Exposition du 17 mai au 16 juin 2012

G.D. Tu as choisi d'appeler cette exposition « Obsolètes ».

S.B. Oui. Tu vois : les avions de Séoul sont doublement obsolètes. Ils ne volent plus, puis les restaurants qui les occupaient ont fermé. Les châteaux d'eau ont été cédés par les communes dès que leur contenance était dépassée par la consommation d'eau ou dès que les structures se dégradaient. Ce qui m'intéresse, c'est de considérer ces legs de la modernité, patrimoine ou déchet, du même regard. C'est une réévaluation permanente de notre héritage qui tantôt nous conforte, tantôt nous plombe. Il faut peu de temps -ou décaler très légèrement notre regard- pour que le capital d'un jour soit estimé comme scorie le lendemain.

 

G.D. Que font les cuves de fuel ici ? Elles n'ont pas été converties comme l'ont été les avions, le château d'eau que tu as photographiés. Elles n'ont subis aucune transformation...

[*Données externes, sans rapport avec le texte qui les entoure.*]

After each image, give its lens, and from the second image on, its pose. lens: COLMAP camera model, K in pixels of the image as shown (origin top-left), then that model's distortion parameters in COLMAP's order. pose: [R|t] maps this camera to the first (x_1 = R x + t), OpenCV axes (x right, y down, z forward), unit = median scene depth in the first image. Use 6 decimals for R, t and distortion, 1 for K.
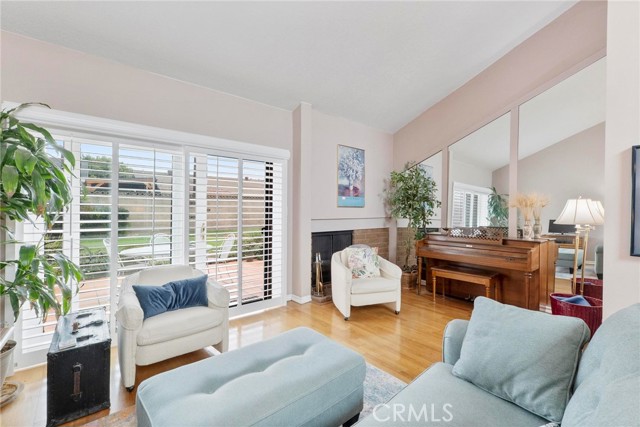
lens RADIAL K [[283.5, 0, 308.5], [0, 283.5, 206.6], [0, 0, 1]] dist [0.006160, 0.000302]
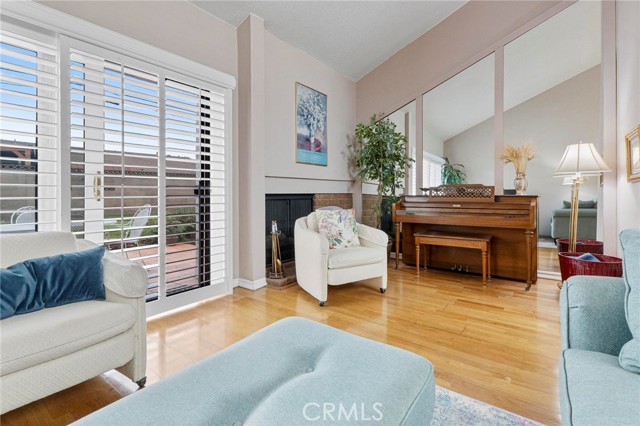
lens RADIAL K [[305.9, 0, 307.4], [0, 305.9, 194.3], [0, 0, 1]] dist [0.004335, 0.000626]
pose [[0.974585, -0.006739, 0.223915, -0.064035], [0.004256, 0.999924, 0.011568, 0.088667], [-0.223976, -0.010321, 0.974540, 0.206943]]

S.B. Ou presque pas : nous sommes allés les chercher ensemble. Elles ont été bouchées, condamnées. C'est déjà beaucoup quand on sait que les gens paient pour s'en débarrasser ! Les cuves de mazout ont servies pendant quelques décennies de réservoirs à combustible dans les maisons, c'est-à-dire de fonds pour le confort domestique moderne. Leur volume reflétait l'autonomie du foyer ou la surface habitable chauffée, leur volume est aujourd'hui importun, un bloc vide encombrant la cave. Un encombrant si polluant qu'on ne peut pas s'en débarrasser facilement. Le capital est devenu toxique.

Leur forme, des cubes en tôle peinte réfère à la sculpture minimale. Des minimalistes américains comme Donald Judd ont aligné des blocs abstraits, géométriques, uniformément peints. Les matériaux et les techniques empruntés à l'industrie étaient à l'époque très innovants, et permettaient de faire oublier toute matérialité de la sculpture devenue une image idéale, conceptuelle, dans l'espace. Les cuves qui sont présentées dans la librairie sont cabossées, sales, rouillées, imbibées de fioul, et toute leur matérialité est devenue le souci de celui qui cherche à s'en détacher.Voilà, ensemble, elles composent à la fois une sculpture documentaire et le pastiche d'une oeuvre d'art minimal.

G.D. Et les billes de billard en vitrine ?

S.B. On y retrouve à peu près le même problème : un décalage entre leur forme idéal et leur matière importune. De simples sphères, une belle surface patinée, le souvenir du bruit de leur entre-choc dans nos têtes, les témoins du massacre d'une faune dans les colonies pour le plaisir des bourgeois de la métropole. D'un point de vue esthétique, elles sont magnifiques et d'un point de vue éthique, gênantes.